Our solar kits contain a solar panel, solar controller, and cables, and are ideal for simply charging your RV battery. A solar system includes more accessories
such as an inverter, transfer switch, battery charger, and fuse block, which will allow you to run AC appliances/electronics, charge your battery, and connect both shore and solar power to your RV's breaker panel. Depending on your application, both products will come with all of the components you will need to install solar on your RV, boat, or cottage/cabin.

8. Why do I need a solar controller/regulator?
The solar controller prevents the solar panel from overcharging your batteries.
9. Do I need to install an inverter if I only want to charge my RV battery with a solar panel?
No, you only require an inverter if you need to convert DC battery power to AC
household power to run devices like TVs, tool chargers, and microwaves.

10. What is the difference between a pure sine wave and a modified sine wave inverter?
All AC devices are made to run off of pure sine wave power. Modified sine wave is a version of AC power that is trying to replicate AC power, but does not achieve an exact replica of it. Modified sine wave inverters are much less expensive. However, many sensitive electronic devices require the exact replica of AC power that a pure sine wave inverter produces. Examples of devices running poorly on modified sine wave include portable tool chargers, high-end TVs and stereos, CPAP machines, and microwaves.
11. Will solar work in the winter in my state or province?
Solar will work anytime it is light out and sunlight is shining on the panel. If there is an accumulation of snow on the panel, it will not work.

12. Do I have to penetrate my roof to install a solar panel system?
In many applications, we permanently mount the panels to the roof of your RV, boat, or cottage/cabin without any issue when the proper sealant is used. Our portable solar kits are easily set up on the ground and are not meant to be a permanent option.


13. Why isn't the digital display working on my solar controller/regulator?
Most issues with a display can be remedied by doing a hard reset on the controller. This is achieved by unhooking all sources of power from the controller (battery power and solar power) and then re-connecting the battery connections and solar connections.
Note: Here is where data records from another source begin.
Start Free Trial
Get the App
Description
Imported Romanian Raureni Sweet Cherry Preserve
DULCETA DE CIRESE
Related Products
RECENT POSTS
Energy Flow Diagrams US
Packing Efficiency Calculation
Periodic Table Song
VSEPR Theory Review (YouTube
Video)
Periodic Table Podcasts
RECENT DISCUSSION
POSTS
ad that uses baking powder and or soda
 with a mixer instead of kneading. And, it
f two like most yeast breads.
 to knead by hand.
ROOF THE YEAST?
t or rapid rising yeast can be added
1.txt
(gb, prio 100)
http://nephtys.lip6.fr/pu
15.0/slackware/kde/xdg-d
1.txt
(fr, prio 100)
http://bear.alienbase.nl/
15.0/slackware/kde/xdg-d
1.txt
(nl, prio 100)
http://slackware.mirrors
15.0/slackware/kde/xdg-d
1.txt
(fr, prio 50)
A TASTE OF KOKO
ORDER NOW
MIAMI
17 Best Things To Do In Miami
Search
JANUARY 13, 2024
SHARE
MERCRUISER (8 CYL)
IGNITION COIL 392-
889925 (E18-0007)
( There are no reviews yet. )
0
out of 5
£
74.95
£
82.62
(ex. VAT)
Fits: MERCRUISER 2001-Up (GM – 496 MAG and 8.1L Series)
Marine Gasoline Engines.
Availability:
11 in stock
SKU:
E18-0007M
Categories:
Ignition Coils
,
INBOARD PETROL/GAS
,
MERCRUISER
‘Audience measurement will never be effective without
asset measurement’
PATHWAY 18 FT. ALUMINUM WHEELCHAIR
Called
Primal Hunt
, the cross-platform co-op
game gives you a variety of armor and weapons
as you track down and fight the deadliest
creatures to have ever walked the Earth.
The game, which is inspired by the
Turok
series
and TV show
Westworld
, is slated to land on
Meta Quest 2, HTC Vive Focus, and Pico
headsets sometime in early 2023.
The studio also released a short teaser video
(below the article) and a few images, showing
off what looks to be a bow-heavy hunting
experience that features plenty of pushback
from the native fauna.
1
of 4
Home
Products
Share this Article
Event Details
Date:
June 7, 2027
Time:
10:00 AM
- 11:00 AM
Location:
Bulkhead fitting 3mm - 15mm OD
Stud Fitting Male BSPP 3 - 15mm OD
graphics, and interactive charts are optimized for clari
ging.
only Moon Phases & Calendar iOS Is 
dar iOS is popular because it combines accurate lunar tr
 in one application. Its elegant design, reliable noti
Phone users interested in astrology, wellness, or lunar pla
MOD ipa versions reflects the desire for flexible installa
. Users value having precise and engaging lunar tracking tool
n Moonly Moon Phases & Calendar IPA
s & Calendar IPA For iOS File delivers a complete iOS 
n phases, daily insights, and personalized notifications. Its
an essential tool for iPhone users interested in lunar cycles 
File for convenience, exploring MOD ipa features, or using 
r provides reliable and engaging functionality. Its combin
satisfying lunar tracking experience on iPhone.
14. How long does it take to charge a battery with solar?
Divide the watt hours of your battery by the wattage of your panel and multiply by 2. For example, if you have a 2 Volt/6 Watt panel and a 3.7V battery, you would get 3.7 Watt hours / 2.0 Watts * 2 = 3.7 hours to fully charge.
If you have cloudy conditions, if your panel is not pointed at the sun or if your panel’s voltage is not well matched to your battery, this could increase.